D'un coup, Stiles retrouva sa tension de départ. Pendant un moment, son agacement, qui s'était à moitié mué en colère pure, lui avait plus ou moins fait oublier ce détail. Il se rendit alors compte que tout découlait de là.

Mais à ses yeux, son silence, la route… Rien ne lui semblait être l'enchaînement logique. Pas plus que la manière qu'eut Derek de le tirer – avec douceur, et c'était ça le plus étrange – dans une direction inconnue. Ils dépassèrent plusieurs bâtiments et s'arrêtèrent devant une devanture fort sympathique et épurée. Elle avait un style léger, des établissements que l'on trouvait non loin de la plage. En repensant à cela, Stiles tourna la tête. Elle était visible depuis là où ils se trouvaient. Il inspira, laissa l'air marin le pénétrer de part en part tandis que Derek le tirait à nouveau sans y aller trop forte. Stiles ne l'avait pas remarqué, mais il avait adapté sa démarche, de sorte à ne pas le faire trop forcer sur sa cheville. En y allant plus lentement, ça irait. Sa cheville allait bien mieux, mais il fallait encore faire attention. S'il ne l'obligeait pas à prendre une béquille et s'il ne le portait pas, c'était pour lui laisser un peu d'espace et parce que ça allait, réellement. Même si Derek ne le disait pas, il ne voulait pas que l'hyperactif se sente en cage et ce, d'aucune manière.

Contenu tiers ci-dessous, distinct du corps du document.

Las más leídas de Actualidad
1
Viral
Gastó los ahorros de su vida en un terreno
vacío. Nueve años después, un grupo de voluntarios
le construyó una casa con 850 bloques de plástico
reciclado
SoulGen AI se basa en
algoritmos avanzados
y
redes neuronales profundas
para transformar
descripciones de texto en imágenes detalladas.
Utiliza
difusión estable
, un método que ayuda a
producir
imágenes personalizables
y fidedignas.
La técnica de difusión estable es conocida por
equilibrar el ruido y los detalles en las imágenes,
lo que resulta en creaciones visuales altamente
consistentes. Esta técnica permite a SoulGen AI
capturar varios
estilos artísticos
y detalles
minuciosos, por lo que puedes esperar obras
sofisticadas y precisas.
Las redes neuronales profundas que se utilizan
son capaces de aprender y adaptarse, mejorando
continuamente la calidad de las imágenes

Mais ça, ça viendrait plus tard.

Les deux jeunes hommes entrèrent donc et pénétrèrent dans une réception petite, mais adorable. La jeune femme présente à l'accueil sourit à Derek et lui tendit aussitôt une carte magnétique en guise de clé.

- La chambre numéro vingt-cinq, monsieur. Au rez-de-chaussée, comme nous l'avons convenu il y a un instant. En espérant que vous passiez un agréable séjour parmi nous !

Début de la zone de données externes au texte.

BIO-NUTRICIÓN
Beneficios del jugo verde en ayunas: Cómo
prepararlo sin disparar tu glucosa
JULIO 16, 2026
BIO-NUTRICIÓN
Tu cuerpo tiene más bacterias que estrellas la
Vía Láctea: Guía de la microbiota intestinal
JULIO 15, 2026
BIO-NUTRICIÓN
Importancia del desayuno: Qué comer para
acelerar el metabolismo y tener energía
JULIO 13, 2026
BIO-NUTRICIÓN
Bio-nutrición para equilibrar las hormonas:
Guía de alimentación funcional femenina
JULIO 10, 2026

Elle tourna la tête vers Stiles et son sourire se fana un peu, devint plus timide. Il fallait dire que l'hyperactif gardait encore quelques marques au visage – toutes n'avaient pas encore disparu. Et même si le châtain ne comprenait rien, il le lui rendit par politesse. A l'intérieur de son crâne continuaient de fourmiller un millier de questions – et un bon paquet s'était rajouté. Qu'est-ce que c'était que cette histoire de séjour ? Qu'est-ce qu'ils foutaient là ?

- Merci, fit Derek en se saisissant de la carte.

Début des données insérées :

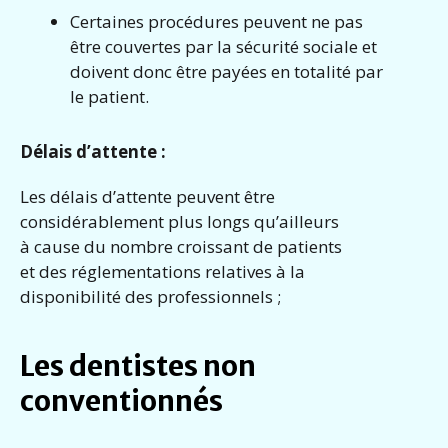
Certaines procédures peuvent ne pas
être couvertes par la sécurité sociale et
doivent donc être payées en totalité par
le patient.
Délais d’attente :
Les délais d’attente peuvent être
considérablement plus longs qu’ailleurs
à cause du nombre croissant de patients
et des réglementations relatives à la
disponibilité des professionnels ;
Les dentistes non
conventionnés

Pardon ?! Stiles ne put s'empêcher de tourner la tête et de lancer un regard purement outré au loup-garou qui ne lui jeta pas le moindre coup d'œil. Qu'il le fasse exprès ou non, Stiles ne saurait le dire. En tout cas, il lui aurait bien fait une scène s'il avait la voix pour. Parce que cet abruti le laissait angoisser en silence depuis il ne savait combien d'heures et se mettait à ouvrir la bouche devant la première venue. Et à côté de cela, il continuait de lui tenir la main comme si tout était normal.

Derek était quelqu'un d'atrocement frustrant et purement illogique quand il s'y mettait. Nul doute qu'une fois qu'ils seraient posés dans… Dans cette chambre, Stiles lui écrirait un pavé sur son téléphone et ne le laisserait pas tranquille tant qu'il ne l'aurait pas lu en entier. Non, mais c'était quand même un sacré foutage de gueule ! Il faisait des pieds et des mains pour se faire tout petit et ne pas le déranger dans l'espoir fugace d'obtenir un mot de sa part, et lui… Il parlait à une inconnue. Enfin, parler était un bien grand mot, il lui avait juste dit merci, mais… Merde, Stiles attendait ça depuis des heures !

Tu vois, que tu ne vaux plus rien. Tu ne vaux même pas la peine qu'on te parle.

Le retour de cette petite voix malsaine qui ne désirait qu'une chose : écraser tous les progrès qu'il avait faits jusqu'à présent.

L'écraser, lui.

Pour être honnête, Stiles n'en avait pas envie, mais il n'avait pas toutes les défenses nécessaires pour la contrer complètement. Il essaya, bien sûr. Cependant, son regard se voilait déjà, de la même façon que son cœur se serrait. Valait-il réellement si peu pour que Derek cesse de lui parler ? Quel était l'intérêt de l'emmener là ? Stiles était d'avis que le loup-garou ne lui ferait jamais de mal volontairement, mais… C'était pourtant ce qu'il faisait. Le châtain voyait son silence comme une punition à son égard, comme pour lui dire qu'il avait trop pris ses aises récemment et qu'il était temps de le remettre à sa place. Et ensuite, il adressait un mot à une réceptionniste. Stiles y vit soudainement une manière plus ou moins subtile de le narguer purement et simplement. Il ne parlait plus, alors plus besoin de s'embêter à s'adresser à lui.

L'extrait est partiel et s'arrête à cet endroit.